Durable Goods: Ending the Myth of Recovery

by: Michael Shulman

A very bad report – 8% drop in non-defense, non-aircraft in durable good orders. Overall the orders were up 0.3% in the face of a consensus estimate of 2.5%.

This is the final nail – of four – putting to rest the myth of a recovery.

  • Housing is not rebounding – I have been writing on the housing Depression since February of 2007; the math has not changed in that time and there will be no stability in prices and a real world bottom until 2013. Scratch one source of employment, which accounted for 40% of new job creation between 2002 and 2007.
  • Public agencies are contracting – at the state, federal and local level. Government hiring has sustained overall employment numbers for several years and it is now reversing.
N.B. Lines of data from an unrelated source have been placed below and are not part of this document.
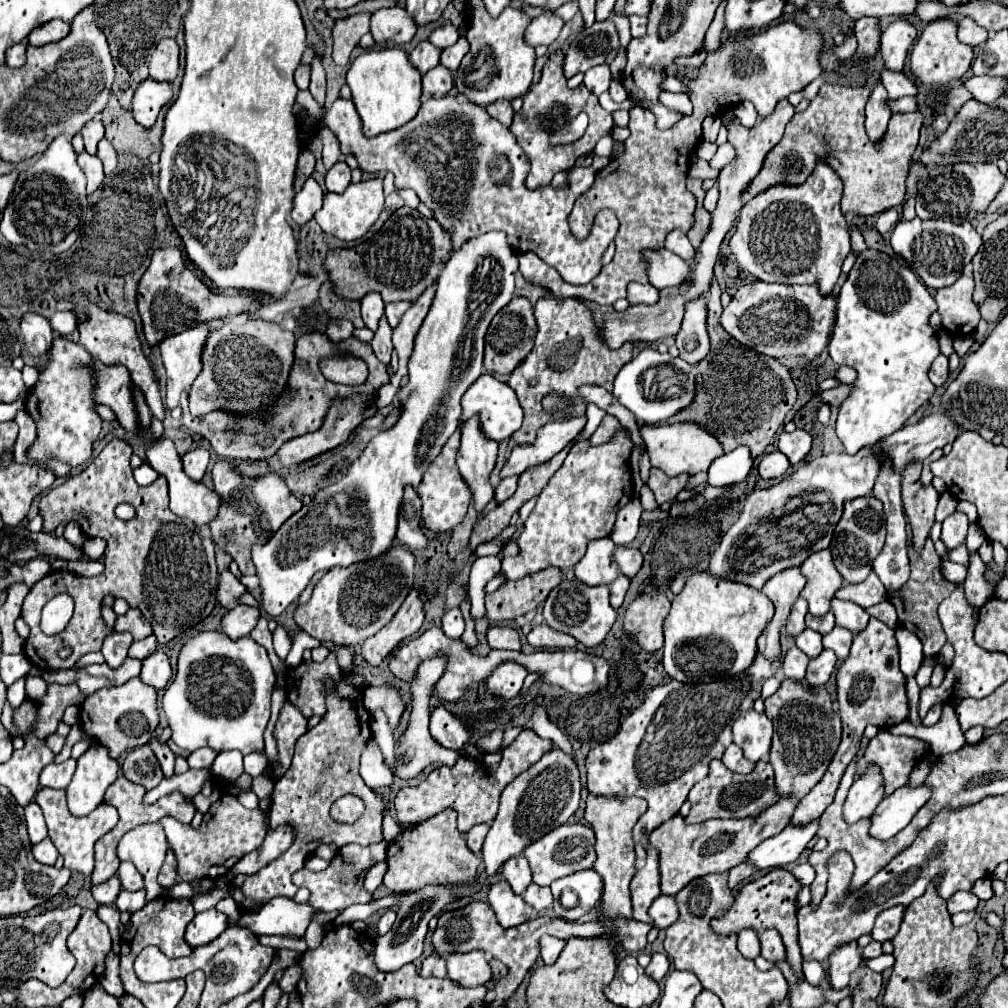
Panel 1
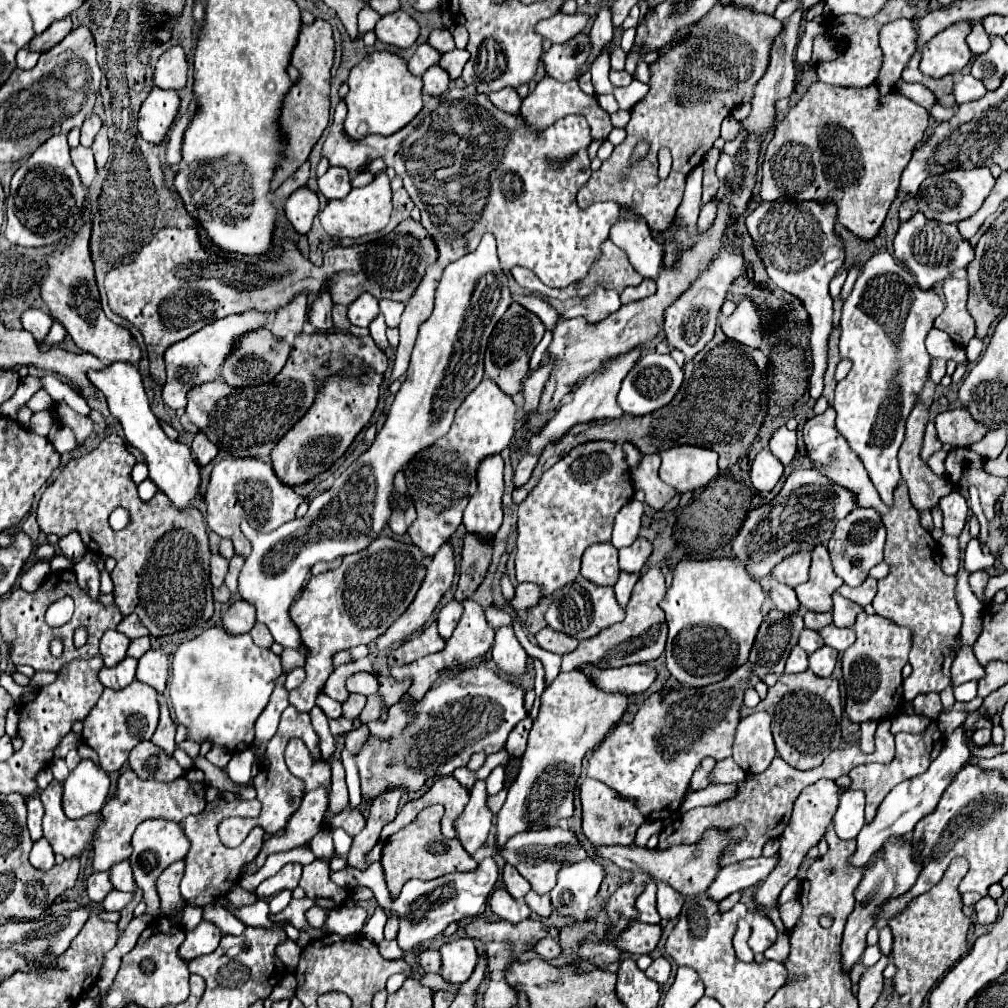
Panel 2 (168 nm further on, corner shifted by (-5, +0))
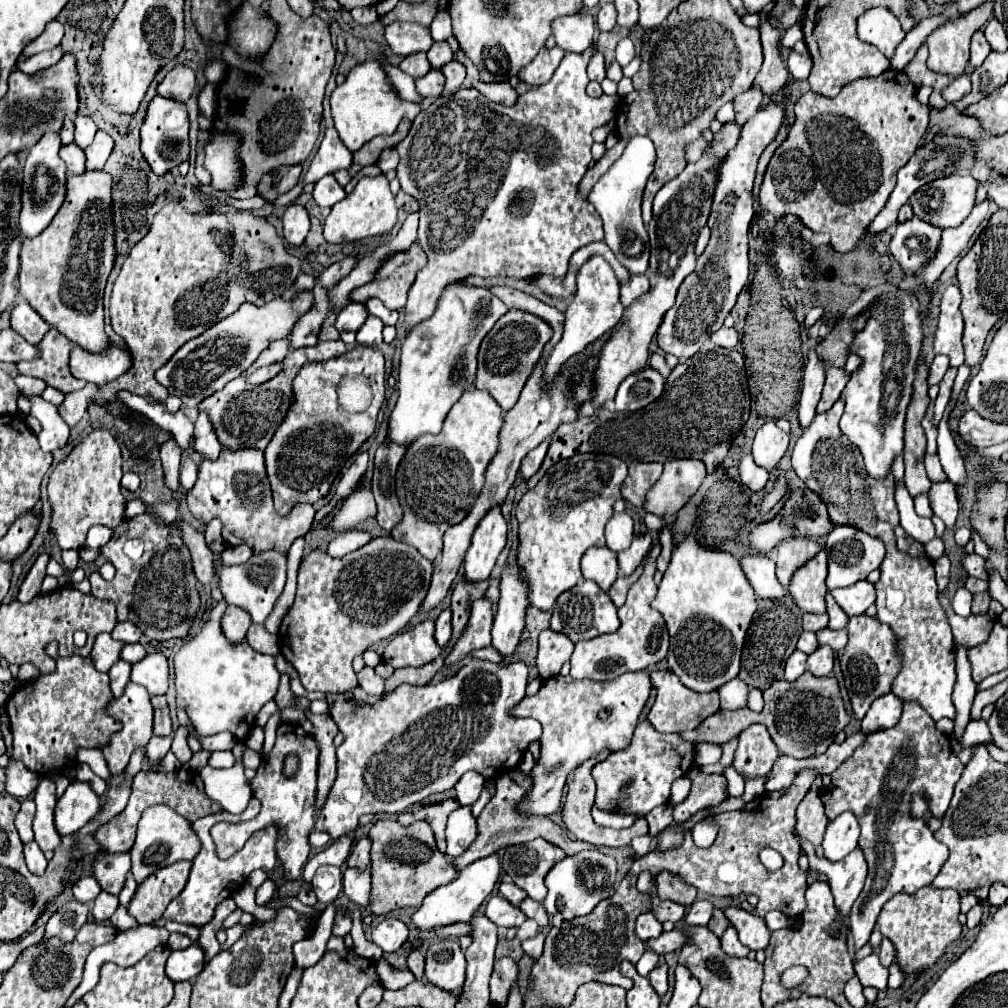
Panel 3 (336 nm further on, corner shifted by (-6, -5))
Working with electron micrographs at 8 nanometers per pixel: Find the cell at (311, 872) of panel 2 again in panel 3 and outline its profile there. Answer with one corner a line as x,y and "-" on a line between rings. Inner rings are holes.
351,831
349,834
343,834
340,836
334,844
330,845
323,852
319,852
317,856
313,856
307,864
305,864
305,870
303,870
303,880
307,884
311,884
317,868
326,865
333,865
340,867
351,851
351,845
356,839
356,831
Forty four states are facing deficits, and we are cutting back in Iraq, reducing military contracting. The federal budget is gong to be frozen or contracting next year. Scratch a second source of hiring.
  • Hospital admissions and medial treatments are down in the face of a recession and lower than forecast Medicare and Medicaid reimbursement rates. That means a reduction in employment in health care, something that has not happened in more than a decade. Scratch source number three of job creation.
  • Durable goods are in the tank. Factories are not buying more equipment, which means they are not hiring. Forget the nonsense in the S-1 filed by General Motors for its IPO, the car market is stuck in neutral, maybe 10.5 million units per year. No more hiring after this quarter and the hiring being done generates half the income of the older workers retiring. Scratch exports and manufacturing as the fourth source of hiring.
  • Oh, almost forgot - Wall Street is now cutting back, bonuses and hiring. A small but potential fifth source of hiring down the drain.

What is left? How about bullish pundits on CNBC. There seems to be an inexhaustible supply. This must be generating jobs.

Bottom line: No new jobs means reduced or stagnant national income which means a reduction in the growth of corporate profits, now slated for 14.5% growth in 2011. That, in turn, means the market is overvalued.